I'm trying to make a database that relates the production and use of a product. The production involves 3 different steps and each steps gives it a batch number. I want to be able to look at the final product and write a query for finding the enz_name (step 0) from steps 4 and above (the steps in which the product is used).
The blue in this picture how something with the same enz_name, and batch numbers for the firs two steps can be treated as two different end products because it gets split up as 2 different batches at the last production step.
My objective: to be able to look at data from steps 4 and above (data from using the final product) and be able to track down the enz_name of the relevant final products.
My problem: the way i have it set up now is I would have to join tables from step 4 to step 3, step 3 to step 2, step 2 to step 1, and finally step 1 to the construct (step 0). That many steps seems inconvenient. And i'd basically be asking Oracle to search through over half of my tables to get an answer. Is that bad practice and bad design?
Possible solutions i'm thinking of:
I'm thinking i could make an intermediary table with enz_name and construct_id. But that doesn't really solve the problem of looking at the CELL tables and wanting to know the enz_name because I's still have to go through CHAR_ENZ, PURIFIED_ENZ, PRODUCED, CONSTRUCT to get to the intermediary table. Should I make a second intermediary table then that contains construct_id, g_batch, p_batch, and char_id? Is that really stupid?
I could just add a FK construct_id column to the char_enz table (step 3 of production) that references the construct table (step 0). This seems like the most obvious solution, but is there a better way? Is this a good solution?
I could just add a FK construct_id column to the char_enz table
That is called "denormalizing", as you may know. It comes with a few problems.
You are storing multiple copies of the same information. That is, I can look in CHAR_ENZ
to find the enzyme name or do the 6 table join. The extra storage is wasteful (but really, who cares?) but also now opens up the possibility of inconsistencies. Like the old saying goes: "a man with a watch knows what time it is; a man with two is never really sure".
It complicates updates. If you ever wanted to update the enzyme name on a batch, instead of just updating, say PRODUCED.CONSTRUCT_ID
, now you also need to remember to update all the enzyme names in CHAR_ENZ
as well.
Denormalization is not necessarily the devil, but you should only use it to avoid worse problems. A 6 table join is probably not a "worse" problem bad enough to justify it (obviously in my opinion, with few details).

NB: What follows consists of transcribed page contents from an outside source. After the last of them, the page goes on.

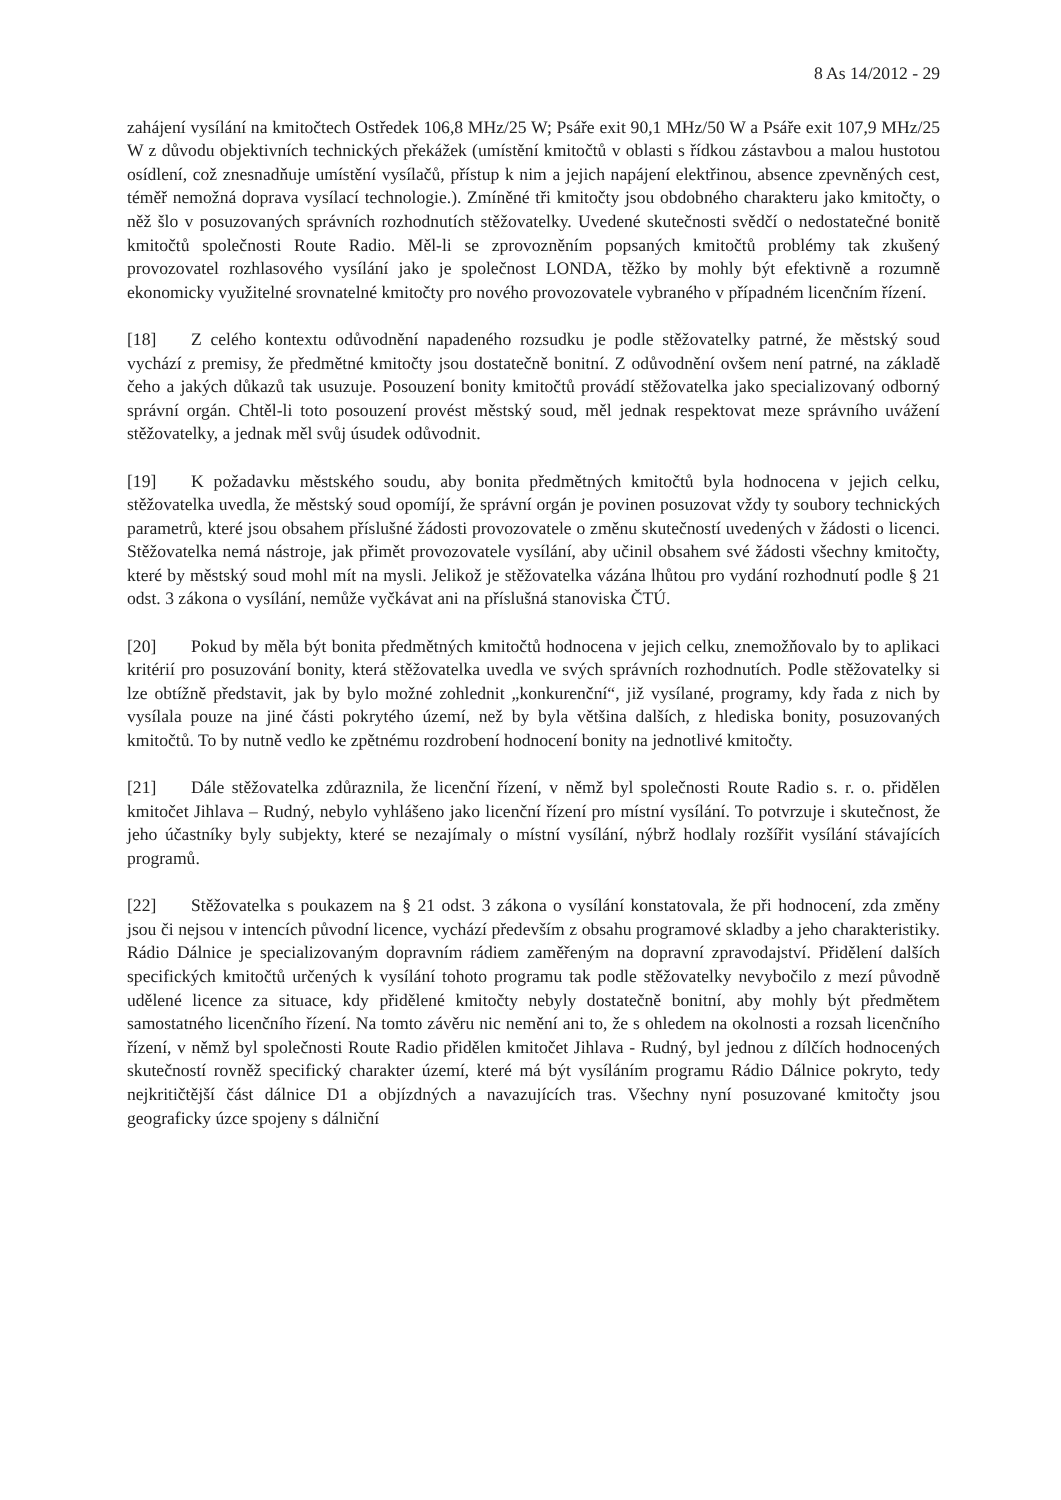8 As 14/2012 - 29
zahájení vysílání na kmitočtech Ostředek 106,8 MHz/25 W; Psáře exit 90,1 MHz/50 W a Psáře exit 107,9 MHz/25 W z důvodu objektivních technických překážek (umístění kmitočtů v oblasti s řídkou zástavbou a malou hustotou osídlení, což znesnadňuje umístění vysílačů, přístup k nim a jejich napájení elektřinou, absence zpevněných cest, téměř nemožná doprava vysílací technologie.). Zmíněné tři kmitočty jsou obdobného charakteru jako kmitočty, o něž šlo v posuzovaných správních rozhodnutích stěžovatelky. Uvedené skutečnosti svědčí o nedostatečné bonitě kmitočtů společnosti Route Radio. Měl-li se zprovozněním popsaných kmitočtů problémy tak zkušený provozovatel rozhlasového vysílání jako je společnost LONDA, těžko by mohly být efektivně a rozumně ekonomicky využitelné srovnatelné kmitočty pro nového provozovatele vybraného v případném licenčním řízení.
[18] Z celého kontextu odůvodnění napadeného rozsudku je podle stěžovatelky patrné, že městský soud vychází z premisy, že předmětné kmitočty jsou dostatečně bonitní. Z odůvodnění ovšem není patrné, na základě čeho a jakých důkazů tak usuzuje. Posouzení bonity kmitočtů provádí stěžovatelka jako specializovaný odborný správní orgán. Chtěl-li toto posouzení provést městský soud, měl jednak respektovat meze správního uvážení stěžovatelky, a jednak měl svůj úsudek odůvodnit.
[19] K požadavku městského soudu, aby bonita předmětných kmitočtů byla hodnocena v jejich celku, stěžovatelka uvedla, že městský soud opomíjí, že správní orgán je povinen posuzovat vždy ty soubory technických parametrů, které jsou obsahem příslušné žádosti provozovatele o změnu skutečností uvedených v žádosti o licenci. Stěžovatelka nemá nástroje, jak přimět provozovatele vysílání, aby učinil obsahem své žádosti všechny kmitočty, které by městský soud mohl mít na mysli. Jelikož je stěžovatelka vázána lhůtou pro vydání rozhodnutí podle § 21 odst. 3 zákona o vysílání, nemůže vyčkávat ani na příslušná stanoviska ČTÚ.
[20] Pokud by měla být bonita předmětných kmitočtů hodnocena v jejich celku, znemožňovalo by to aplikaci kritérií pro posuzování bonity, která stěžovatelka uvedla ve svých správních rozhodnutích. Podle stěžovatelky si lze obtížně představit, jak by bylo možné zohlednit „konkurenční“, již vysílané, programy, kdy řada z nich by vysílala pouze na jiné části pokrytého území, než by byla většina dalších, z hlediska bonity, posuzovaných kmitočtů. To by nutně vedlo ke zpětnému rozdrobení hodnocení bonity na jednotlivé kmitočty.
[21] Dále stěžovatelka zdůraznila, že licenční řízení, v němž byl společnosti Route Radio s. r. o. přidělen kmitočet Jihlava – Rudný, nebylo vyhlášeno jako licenční řízení pro místní vysílání. To potvrzuje i skutečnost, že jeho účastníky byly subjekty, které se nezajímaly o místní vysílání, nýbrž hodlaly rozšířit vysílání stávajících programů.
[22] Stěžovatelka s poukazem na § 21 odst. 3 zákona o vysílání konstatovala, že při hodnocení, zda změny jsou či nejsou v intencích původní licence, vychází především z obsahu programové skladby a jeho charakteristiky. Rádio Dálnice je specializovaným dopravním rádiem zaměřeným na dopravní zpravodajství. Přidělení dalších specifických kmitočtů určených k vysílání tohoto programu tak podle stěžovatelky nevybočilo z mezí původně udělené licence za situace, kdy přidělené kmitočty nebyly dostatečně bonitní, aby mohly být předmětem samostatného licenčního řízení. Na tomto závěru nic nemění ani to, že s ohledem na okolnosti a rozsah licenčního řízení, v němž byl společnosti Route Radio přidělen kmitočet Jihlava - Rudný, byl jednou z dílčích hodnocených skutečností rovněž specifický charakter území, které má být vysíláním programu Rádio Dálnice pokryto, tedy nejkritičtější část dálnice D1 a objízdných a navazujících tras. Všechny nyní posuzované kmitočty jsou geograficky úzce spojeny s dálniční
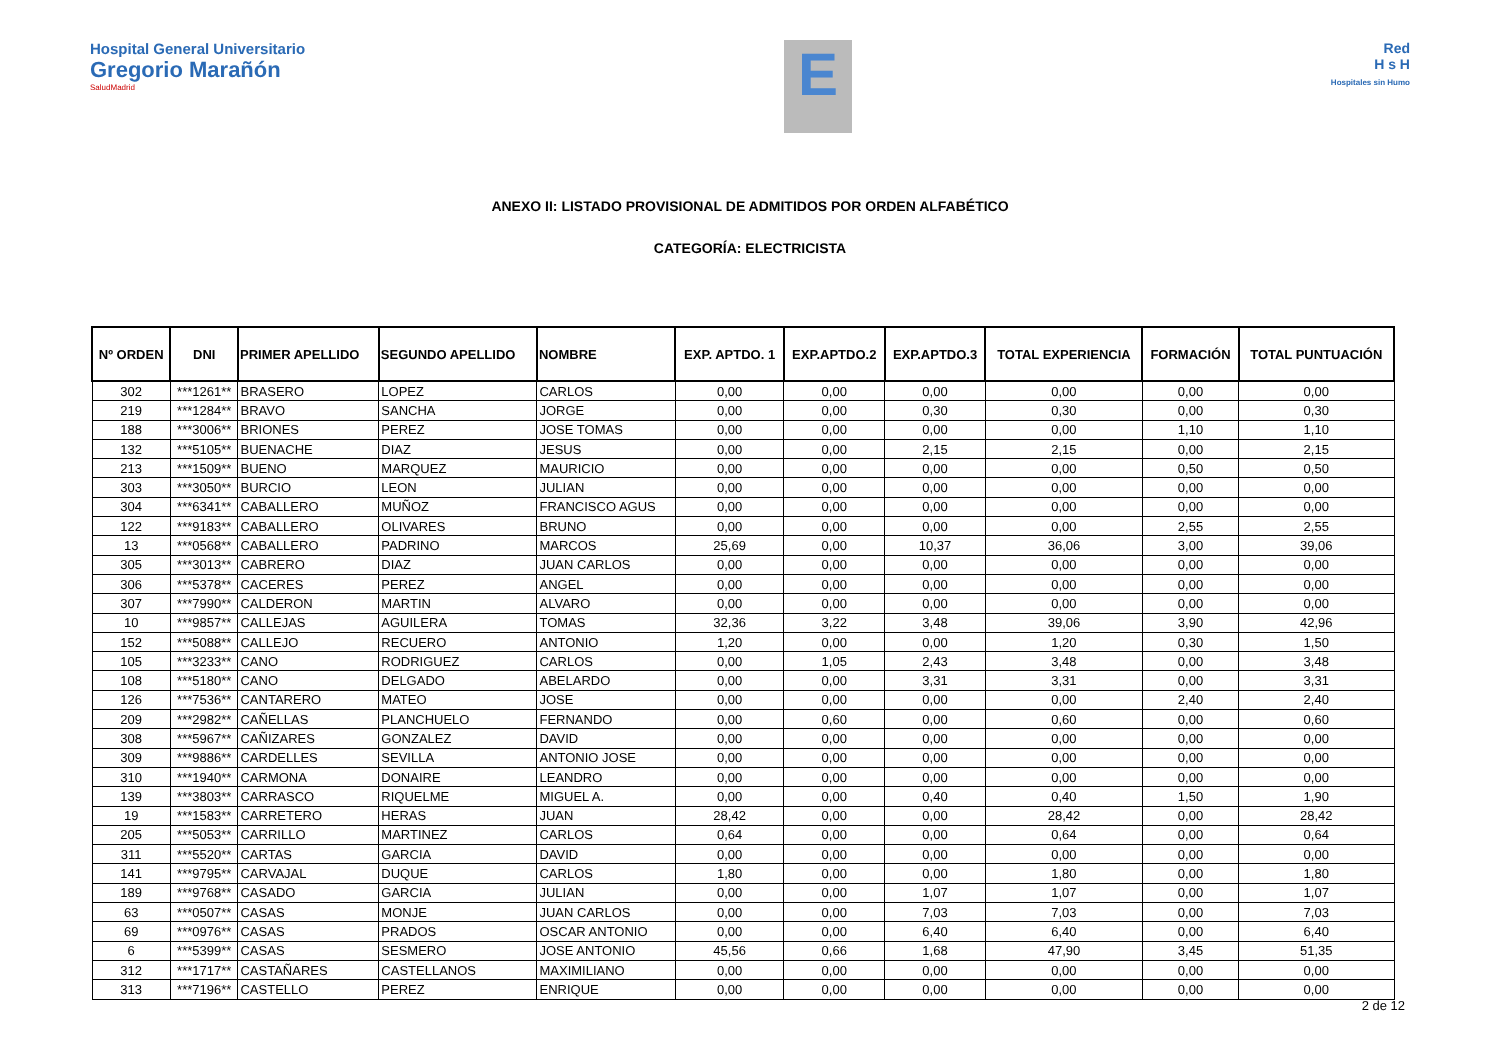Hospital General Universitario
Gregorio Marañón
SaludMadrid
E
Red
H s H
Hospitales sin Humo
ANEXO II: LISTADO PROVISIONAL DE ADMITIDOS POR ORDEN ALFABÉTICO
CATEGORÍA: ELECTRICISTA
| Nº ORDEN | DNI | PRIMER APELLIDO | SEGUNDO APELLIDO | NOMBRE | EXP. APTDO. 1 | EXP.APTDO.2 | EXP.APTDO.3 | TOTAL EXPERIENCIA | FORMACIÓN | TOTAL PUNTUACIÓN |
| --- | --- | --- | --- | --- | --- | --- | --- | --- | --- | --- |
| 302 | ***1261** | BRASERO | LOPEZ | CARLOS | 0,00 | 0,00 | 0,00 | 0,00 | 0,00 | 0,00 |
| 219 | ***1284** | BRAVO | SANCHA | JORGE | 0,00 | 0,00 | 0,30 | 0,30 | 0,00 | 0,30 |
| 188 | ***3006** | BRIONES | PEREZ | JOSE TOMAS | 0,00 | 0,00 | 0,00 | 0,00 | 1,10 | 1,10 |
| 132 | ***5105** | BUENACHE | DIAZ | JESUS | 0,00 | 0,00 | 2,15 | 2,15 | 0,00 | 2,15 |
| 213 | ***1509** | BUENO | MARQUEZ | MAURICIO | 0,00 | 0,00 | 0,00 | 0,00 | 0,50 | 0,50 |
| 303 | ***3050** | BURCIO | LEON | JULIAN | 0,00 | 0,00 | 0,00 | 0,00 | 0,00 | 0,00 |
| 304 | ***6341** | CABALLERO | MUÑOZ | FRANCISCO AGUS | 0,00 | 0,00 | 0,00 | 0,00 | 0,00 | 0,00 |
| 122 | ***9183** | CABALLERO | OLIVARES | BRUNO | 0,00 | 0,00 | 0,00 | 0,00 | 2,55 | 2,55 |
| 13 | ***0568** | CABALLERO | PADRINO | MARCOS | 25,69 | 0,00 | 10,37 | 36,06 | 3,00 | 39,06 |
| 305 | ***3013** | CABRERO | DIAZ | JUAN CARLOS | 0,00 | 0,00 | 0,00 | 0,00 | 0,00 | 0,00 |
| 306 | ***5378** | CACERES | PEREZ | ANGEL | 0,00 | 0,00 | 0,00 | 0,00 | 0,00 | 0,00 |
| 307 | ***7990** | CALDERON | MARTIN | ALVARO | 0,00 | 0,00 | 0,00 | 0,00 | 0,00 | 0,00 |
| 10 | ***9857** | CALLEJAS | AGUILERA | TOMAS | 32,36 | 3,22 | 3,48 | 39,06 | 3,90 | 42,96 |
| 152 | ***5088** | CALLEJO | RECUERO | ANTONIO | 1,20 | 0,00 | 0,00 | 1,20 | 0,30 | 1,50 |
| 105 | ***3233** | CANO | RODRIGUEZ | CARLOS | 0,00 | 1,05 | 2,43 | 3,48 | 0,00 | 3,48 |
| 108 | ***5180** | CANO | DELGADO | ABELARDO | 0,00 | 0,00 | 3,31 | 3,31 | 0,00 | 3,31 |
| 126 | ***7536** | CANTARERO | MATEO | JOSE | 0,00 | 0,00 | 0,00 | 0,00 | 2,40 | 2,40 |
| 209 | ***2982** | CAÑELLAS | PLANCHUELO | FERNANDO | 0,00 | 0,60 | 0,00 | 0,60 | 0,00 | 0,60 |
| 308 | ***5967** | CAÑIZARES | GONZALEZ | DAVID | 0,00 | 0,00 | 0,00 | 0,00 | 0,00 | 0,00 |
| 309 | ***9886** | CARDELLES | SEVILLA | ANTONIO JOSE | 0,00 | 0,00 | 0,00 | 0,00 | 0,00 | 0,00 |
| 310 | ***1940** | CARMONA | DONAIRE | LEANDRO | 0,00 | 0,00 | 0,00 | 0,00 | 0,00 | 0,00 |
| 139 | ***3803** | CARRASCO | RIQUELME | MIGUEL A. | 0,00 | 0,00 | 0,40 | 0,40 | 1,50 | 1,90 |
| 19 | ***1583** | CARRETERO | HERAS | JUAN | 28,42 | 0,00 | 0,00 | 28,42 | 0,00 | 28,42 |
| 205 | ***5053** | CARRILLO | MARTINEZ | CARLOS | 0,64 | 0,00 | 0,00 | 0,64 | 0,00 | 0,64 |
| 311 | ***5520** | CARTAS | GARCIA | DAVID | 0,00 | 0,00 | 0,00 | 0,00 | 0,00 | 0,00 |
| 141 | ***9795** | CARVAJAL | DUQUE | CARLOS | 1,80 | 0,00 | 0,00 | 1,80 | 0,00 | 1,80 |
| 189 | ***9768** | CASADO | GARCIA | JULIAN | 0,00 | 0,00 | 1,07 | 1,07 | 0,00 | 1,07 |
| 63 | ***0507** | CASAS | MONJE | JUAN CARLOS | 0,00 | 0,00 | 7,03 | 7,03 | 0,00 | 7,03 |
| 69 | ***0976** | CASAS | PRADOS | OSCAR ANTONIO | 0,00 | 0,00 | 6,40 | 6,40 | 0,00 | 6,40 |
| 6 | ***5399** | CASAS | SESMERO | JOSE ANTONIO | 45,56 | 0,66 | 1,68 | 47,90 | 3,45 | 51,35 |
| 312 | ***1717** | CASTAÑARES | CASTELLANOS | MAXIMILIANO | 0,00 | 0,00 | 0,00 | 0,00 | 0,00 | 0,00 |
| 313 | ***7196** | CASTELLO | PEREZ | ENRIQUE | 0,00 | 0,00 | 0,00 | 0,00 | 0,00 | 0,00 |
2 de 12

In fact, personally, I would probably just go with the 6 table join. You could consider placing the PRODUCED
, PURIFIED_ENZ
, and CHAR_ENZ
tables in a cluster during your physical database design. That should minimize performance impacts. You can also make a view to encapsulate the join logic.
If you want to denormalize, you can choose not to denormalize "all the way". That is, for example, you can use composite keys to sort of denormalize but still benefit from data integrity constraints. E.g.,
PURIFIED_ENZ
==> primary key (G_BATCH, P_BATCH)
CHAR_ENZ
==> primary key (G_BATCH, P_BATCH, CHAR_ID)
This is also a violation of third normal form, if you want to call the police. But it makes it impossible for there to be a mismatch between a CHAR_ENZ
row and the "denormalized" G_BATCH
column. You can use the G_BATCH
to cut down the size of the join needed to get the enzyme name.
One last thing that concerns me about your data model is that it seems to be assuming and requiring that steps 1-3 of production will always be the same. Technologies change; customer requirements change. I know very little about microbiology, but as a rule, I would want to build a data model with fewer assumptions. You could do this by abstracting the batch steps a bit.